Data collection was conducted with a clinical approach and included all patients suspected of TB or NTM. However, the involvement of regional departments of medicine dispersed across the Region of Southern Denmark, as well as being confined to existing data, may have resulted in incomplete data and potentially undiagnosed CPA. Furthermore, the inconsistent aspergillus testing regimen amongst a proportion of the patients may result in false-negative CPA patients due to a lack of investigatory activities. Hence, the number of CPA-infected patients may be larger than we were able to prove in this population.

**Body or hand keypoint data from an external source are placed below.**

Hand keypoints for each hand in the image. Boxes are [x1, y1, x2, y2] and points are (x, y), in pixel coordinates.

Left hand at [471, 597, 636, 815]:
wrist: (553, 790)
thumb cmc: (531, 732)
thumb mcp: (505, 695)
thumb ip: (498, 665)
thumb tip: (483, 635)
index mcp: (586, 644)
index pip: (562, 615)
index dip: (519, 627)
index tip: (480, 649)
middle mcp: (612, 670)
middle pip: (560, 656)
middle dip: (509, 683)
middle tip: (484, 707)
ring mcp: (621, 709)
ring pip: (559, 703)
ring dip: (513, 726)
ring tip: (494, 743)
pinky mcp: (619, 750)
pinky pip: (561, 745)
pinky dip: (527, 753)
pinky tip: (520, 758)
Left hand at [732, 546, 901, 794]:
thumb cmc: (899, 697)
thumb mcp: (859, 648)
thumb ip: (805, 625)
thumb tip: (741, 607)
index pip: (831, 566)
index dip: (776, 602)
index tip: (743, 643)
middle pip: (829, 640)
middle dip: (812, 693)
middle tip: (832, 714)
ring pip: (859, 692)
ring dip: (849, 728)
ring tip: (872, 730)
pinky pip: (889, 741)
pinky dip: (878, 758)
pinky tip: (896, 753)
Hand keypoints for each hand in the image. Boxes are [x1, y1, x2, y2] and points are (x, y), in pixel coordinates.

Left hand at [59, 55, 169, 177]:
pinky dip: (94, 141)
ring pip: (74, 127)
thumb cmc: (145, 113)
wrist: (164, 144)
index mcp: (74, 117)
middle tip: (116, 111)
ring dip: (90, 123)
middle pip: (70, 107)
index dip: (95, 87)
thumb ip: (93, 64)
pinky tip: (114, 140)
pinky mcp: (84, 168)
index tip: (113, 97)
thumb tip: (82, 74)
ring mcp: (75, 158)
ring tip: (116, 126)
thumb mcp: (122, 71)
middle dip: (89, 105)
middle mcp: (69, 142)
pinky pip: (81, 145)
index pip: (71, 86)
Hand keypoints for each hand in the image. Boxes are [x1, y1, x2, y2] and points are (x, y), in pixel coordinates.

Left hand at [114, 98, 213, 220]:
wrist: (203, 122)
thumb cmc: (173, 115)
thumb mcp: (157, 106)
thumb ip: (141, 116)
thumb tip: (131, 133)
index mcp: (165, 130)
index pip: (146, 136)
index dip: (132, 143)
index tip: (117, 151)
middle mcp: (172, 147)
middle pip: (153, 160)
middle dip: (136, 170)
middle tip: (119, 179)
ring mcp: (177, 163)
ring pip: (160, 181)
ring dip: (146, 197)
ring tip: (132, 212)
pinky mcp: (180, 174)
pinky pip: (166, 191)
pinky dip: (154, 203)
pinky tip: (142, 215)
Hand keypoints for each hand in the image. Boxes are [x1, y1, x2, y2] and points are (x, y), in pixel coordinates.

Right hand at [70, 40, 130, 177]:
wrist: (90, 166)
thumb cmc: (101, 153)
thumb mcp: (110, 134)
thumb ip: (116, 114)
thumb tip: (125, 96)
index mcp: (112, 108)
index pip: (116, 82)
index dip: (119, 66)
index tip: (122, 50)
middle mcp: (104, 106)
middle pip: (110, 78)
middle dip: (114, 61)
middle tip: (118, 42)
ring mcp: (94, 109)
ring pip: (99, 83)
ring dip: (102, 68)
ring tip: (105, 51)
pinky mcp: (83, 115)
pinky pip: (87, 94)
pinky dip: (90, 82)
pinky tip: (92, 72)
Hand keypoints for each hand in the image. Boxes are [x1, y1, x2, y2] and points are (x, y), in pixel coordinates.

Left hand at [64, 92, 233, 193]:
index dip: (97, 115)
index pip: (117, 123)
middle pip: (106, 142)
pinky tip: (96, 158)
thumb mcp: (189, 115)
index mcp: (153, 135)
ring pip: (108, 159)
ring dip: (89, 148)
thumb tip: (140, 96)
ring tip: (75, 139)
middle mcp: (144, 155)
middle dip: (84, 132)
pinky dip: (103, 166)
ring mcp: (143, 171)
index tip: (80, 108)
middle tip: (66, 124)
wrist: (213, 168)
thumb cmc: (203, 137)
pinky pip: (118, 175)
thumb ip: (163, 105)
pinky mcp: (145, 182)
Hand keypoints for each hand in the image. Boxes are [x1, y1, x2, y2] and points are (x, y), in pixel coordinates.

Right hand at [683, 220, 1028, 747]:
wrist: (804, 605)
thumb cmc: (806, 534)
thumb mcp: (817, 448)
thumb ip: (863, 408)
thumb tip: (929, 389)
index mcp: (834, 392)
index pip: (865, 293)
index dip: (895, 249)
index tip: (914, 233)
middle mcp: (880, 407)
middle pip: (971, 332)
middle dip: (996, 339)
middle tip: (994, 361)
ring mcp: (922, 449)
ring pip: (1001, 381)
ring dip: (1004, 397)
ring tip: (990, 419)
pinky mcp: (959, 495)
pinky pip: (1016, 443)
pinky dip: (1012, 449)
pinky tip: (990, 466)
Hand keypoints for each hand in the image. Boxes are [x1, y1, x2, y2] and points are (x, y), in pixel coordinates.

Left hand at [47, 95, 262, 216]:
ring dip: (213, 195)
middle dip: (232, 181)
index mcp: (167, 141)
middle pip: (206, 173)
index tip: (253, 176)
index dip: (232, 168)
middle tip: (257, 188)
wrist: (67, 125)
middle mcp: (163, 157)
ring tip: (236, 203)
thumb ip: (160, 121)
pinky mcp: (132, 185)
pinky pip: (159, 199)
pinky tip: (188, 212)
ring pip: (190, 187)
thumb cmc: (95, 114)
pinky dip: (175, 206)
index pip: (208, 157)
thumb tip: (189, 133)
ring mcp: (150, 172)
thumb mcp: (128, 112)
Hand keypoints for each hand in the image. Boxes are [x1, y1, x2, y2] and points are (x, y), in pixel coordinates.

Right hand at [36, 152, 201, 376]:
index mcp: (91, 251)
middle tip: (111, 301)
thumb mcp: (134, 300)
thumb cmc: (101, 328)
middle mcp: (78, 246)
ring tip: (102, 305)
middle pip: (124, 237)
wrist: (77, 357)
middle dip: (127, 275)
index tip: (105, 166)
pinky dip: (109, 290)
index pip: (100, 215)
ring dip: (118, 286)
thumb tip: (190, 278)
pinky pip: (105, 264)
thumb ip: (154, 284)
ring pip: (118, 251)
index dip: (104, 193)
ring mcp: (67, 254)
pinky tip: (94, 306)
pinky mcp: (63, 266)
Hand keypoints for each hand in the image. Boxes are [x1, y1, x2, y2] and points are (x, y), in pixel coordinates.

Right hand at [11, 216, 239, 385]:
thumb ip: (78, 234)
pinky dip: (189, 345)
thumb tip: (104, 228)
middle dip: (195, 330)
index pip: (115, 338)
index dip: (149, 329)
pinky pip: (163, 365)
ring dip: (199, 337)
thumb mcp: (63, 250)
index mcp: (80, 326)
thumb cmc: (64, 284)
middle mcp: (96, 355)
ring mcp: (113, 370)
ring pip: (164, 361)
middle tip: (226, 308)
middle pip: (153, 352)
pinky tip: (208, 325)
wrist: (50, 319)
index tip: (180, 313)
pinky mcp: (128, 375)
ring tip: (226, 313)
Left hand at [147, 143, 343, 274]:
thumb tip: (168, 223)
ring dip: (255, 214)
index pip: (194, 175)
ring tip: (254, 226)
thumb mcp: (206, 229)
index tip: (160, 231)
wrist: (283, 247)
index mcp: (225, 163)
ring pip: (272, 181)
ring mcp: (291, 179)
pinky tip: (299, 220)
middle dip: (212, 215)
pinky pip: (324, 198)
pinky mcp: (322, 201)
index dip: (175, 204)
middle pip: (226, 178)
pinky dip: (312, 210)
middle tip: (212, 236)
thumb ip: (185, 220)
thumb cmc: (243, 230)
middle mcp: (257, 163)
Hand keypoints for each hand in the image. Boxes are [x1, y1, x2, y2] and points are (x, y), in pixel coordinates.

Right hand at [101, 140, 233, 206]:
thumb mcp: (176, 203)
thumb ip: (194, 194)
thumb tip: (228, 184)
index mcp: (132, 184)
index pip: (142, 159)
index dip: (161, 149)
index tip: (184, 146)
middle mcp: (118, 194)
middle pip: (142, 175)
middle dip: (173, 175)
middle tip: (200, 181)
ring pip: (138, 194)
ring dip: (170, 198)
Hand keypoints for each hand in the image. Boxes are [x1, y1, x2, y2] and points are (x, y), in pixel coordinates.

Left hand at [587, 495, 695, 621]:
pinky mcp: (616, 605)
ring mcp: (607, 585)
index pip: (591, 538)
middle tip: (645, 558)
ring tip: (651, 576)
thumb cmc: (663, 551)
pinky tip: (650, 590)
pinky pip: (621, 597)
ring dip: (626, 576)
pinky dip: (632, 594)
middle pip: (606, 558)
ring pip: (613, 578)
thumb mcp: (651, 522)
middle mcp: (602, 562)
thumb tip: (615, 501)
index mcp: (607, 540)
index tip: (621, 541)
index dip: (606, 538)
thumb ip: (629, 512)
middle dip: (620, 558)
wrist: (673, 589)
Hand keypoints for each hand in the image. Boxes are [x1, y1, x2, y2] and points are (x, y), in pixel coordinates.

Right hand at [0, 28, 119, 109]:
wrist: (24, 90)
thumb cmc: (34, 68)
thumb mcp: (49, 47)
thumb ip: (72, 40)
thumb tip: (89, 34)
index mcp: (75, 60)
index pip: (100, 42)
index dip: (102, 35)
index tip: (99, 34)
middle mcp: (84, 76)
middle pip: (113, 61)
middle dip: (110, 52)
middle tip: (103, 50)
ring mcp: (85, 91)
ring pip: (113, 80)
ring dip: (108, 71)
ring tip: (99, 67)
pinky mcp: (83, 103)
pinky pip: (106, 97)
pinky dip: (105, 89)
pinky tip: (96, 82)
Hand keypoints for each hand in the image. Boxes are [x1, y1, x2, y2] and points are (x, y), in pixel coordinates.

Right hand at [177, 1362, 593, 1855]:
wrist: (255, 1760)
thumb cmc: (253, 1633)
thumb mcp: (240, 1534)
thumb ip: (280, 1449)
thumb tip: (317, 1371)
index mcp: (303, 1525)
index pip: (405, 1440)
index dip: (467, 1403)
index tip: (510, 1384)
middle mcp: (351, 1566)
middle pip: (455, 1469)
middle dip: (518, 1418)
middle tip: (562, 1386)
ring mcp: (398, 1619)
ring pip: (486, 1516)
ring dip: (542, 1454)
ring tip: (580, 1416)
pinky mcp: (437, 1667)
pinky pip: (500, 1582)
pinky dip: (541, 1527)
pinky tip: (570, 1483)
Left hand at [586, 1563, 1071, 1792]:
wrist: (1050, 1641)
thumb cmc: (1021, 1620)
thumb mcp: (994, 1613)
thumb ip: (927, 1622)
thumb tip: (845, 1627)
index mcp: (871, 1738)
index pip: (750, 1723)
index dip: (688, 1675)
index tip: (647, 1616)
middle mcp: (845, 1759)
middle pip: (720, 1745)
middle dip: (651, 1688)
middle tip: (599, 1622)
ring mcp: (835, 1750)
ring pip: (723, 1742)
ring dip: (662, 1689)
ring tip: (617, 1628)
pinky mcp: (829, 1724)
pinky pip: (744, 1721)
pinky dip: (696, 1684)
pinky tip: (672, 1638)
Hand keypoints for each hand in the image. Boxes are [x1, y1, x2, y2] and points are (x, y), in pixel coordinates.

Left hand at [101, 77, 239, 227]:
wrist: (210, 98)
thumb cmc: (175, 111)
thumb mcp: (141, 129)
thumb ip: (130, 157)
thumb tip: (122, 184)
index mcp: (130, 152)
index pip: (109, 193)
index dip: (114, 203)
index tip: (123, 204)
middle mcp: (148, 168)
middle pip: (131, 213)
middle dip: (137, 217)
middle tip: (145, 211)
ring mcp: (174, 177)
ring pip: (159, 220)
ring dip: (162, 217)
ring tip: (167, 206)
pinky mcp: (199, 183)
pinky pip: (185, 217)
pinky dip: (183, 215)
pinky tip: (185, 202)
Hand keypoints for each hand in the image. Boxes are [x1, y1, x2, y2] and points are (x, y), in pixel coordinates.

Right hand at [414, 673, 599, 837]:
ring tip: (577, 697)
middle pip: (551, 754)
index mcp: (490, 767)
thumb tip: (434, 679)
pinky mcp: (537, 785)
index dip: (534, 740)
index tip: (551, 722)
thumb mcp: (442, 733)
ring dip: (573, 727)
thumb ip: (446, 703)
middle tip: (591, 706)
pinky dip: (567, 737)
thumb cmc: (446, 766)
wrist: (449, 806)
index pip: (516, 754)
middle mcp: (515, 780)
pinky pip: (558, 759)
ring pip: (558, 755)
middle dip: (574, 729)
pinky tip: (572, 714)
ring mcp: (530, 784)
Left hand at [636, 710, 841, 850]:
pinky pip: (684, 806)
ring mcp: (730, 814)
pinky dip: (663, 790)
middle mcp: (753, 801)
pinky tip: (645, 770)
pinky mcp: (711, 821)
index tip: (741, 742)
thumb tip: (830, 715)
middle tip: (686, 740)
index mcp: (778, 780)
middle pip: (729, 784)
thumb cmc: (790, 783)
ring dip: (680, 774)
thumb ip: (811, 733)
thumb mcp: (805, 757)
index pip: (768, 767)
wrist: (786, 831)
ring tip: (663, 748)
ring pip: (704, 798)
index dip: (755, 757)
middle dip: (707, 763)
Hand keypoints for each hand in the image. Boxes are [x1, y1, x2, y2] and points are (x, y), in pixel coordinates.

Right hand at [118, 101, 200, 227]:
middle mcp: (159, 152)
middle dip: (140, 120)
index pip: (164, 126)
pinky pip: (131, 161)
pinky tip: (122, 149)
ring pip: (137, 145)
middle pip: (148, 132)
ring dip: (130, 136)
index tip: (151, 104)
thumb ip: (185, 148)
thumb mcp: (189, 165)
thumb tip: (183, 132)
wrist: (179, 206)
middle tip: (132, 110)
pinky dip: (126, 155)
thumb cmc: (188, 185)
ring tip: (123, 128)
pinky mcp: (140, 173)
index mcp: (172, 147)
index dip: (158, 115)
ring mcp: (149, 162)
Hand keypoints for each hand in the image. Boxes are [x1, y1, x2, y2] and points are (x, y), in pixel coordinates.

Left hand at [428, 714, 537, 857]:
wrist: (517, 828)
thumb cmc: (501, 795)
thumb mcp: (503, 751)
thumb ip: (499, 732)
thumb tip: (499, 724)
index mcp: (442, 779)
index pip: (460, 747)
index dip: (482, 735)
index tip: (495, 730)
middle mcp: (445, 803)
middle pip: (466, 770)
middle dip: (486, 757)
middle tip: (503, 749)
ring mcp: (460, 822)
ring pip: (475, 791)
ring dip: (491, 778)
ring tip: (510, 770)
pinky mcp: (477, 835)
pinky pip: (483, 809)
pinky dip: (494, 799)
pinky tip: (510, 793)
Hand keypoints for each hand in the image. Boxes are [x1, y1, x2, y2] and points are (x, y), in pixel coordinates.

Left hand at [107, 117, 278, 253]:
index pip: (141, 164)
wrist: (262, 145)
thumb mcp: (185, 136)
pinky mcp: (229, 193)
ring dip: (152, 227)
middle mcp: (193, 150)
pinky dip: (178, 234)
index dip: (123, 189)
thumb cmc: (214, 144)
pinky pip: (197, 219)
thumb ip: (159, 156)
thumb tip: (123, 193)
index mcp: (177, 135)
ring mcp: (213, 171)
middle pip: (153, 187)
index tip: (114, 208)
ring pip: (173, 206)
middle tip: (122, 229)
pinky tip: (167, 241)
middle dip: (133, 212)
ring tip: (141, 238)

Radiological data were classified based on radiographic descriptions in medical records and were only subject to secondary audits if indicative of CPA.

4.2. Generalisability

Most studies published on TB, NTM, and CPA have been conducted in a high-endemic setting in either Africa, Asia, or the Middle East, making direct comparison difficult. Previous low-endemic studies have been conducted in Manchester, U.K., where access to national healthcare services and socioeconomic status is not directly comparable to a Danish context [4,9]. However, our results indicate that continuous CPA screening in patients with NTM in a low-endemic setting is potentially relevant for countries, e.g., Europe or other settings comparable to Denmark.

5. Conclusions

CPA coinfections should be considered by the clinician in a low-endemic TB setting when NTM patients present with persisting or developing pulmonary symptoms despite relevant treatment. Aspergillus fumigatus IgG can be used as an initial screening method in NTM patients; however, comprehensive supplementary radiographic imaging, serology, microbiological testing, and invasive procedures need to be considered in order to ensure an accurate CPA diagnosis and subtyping.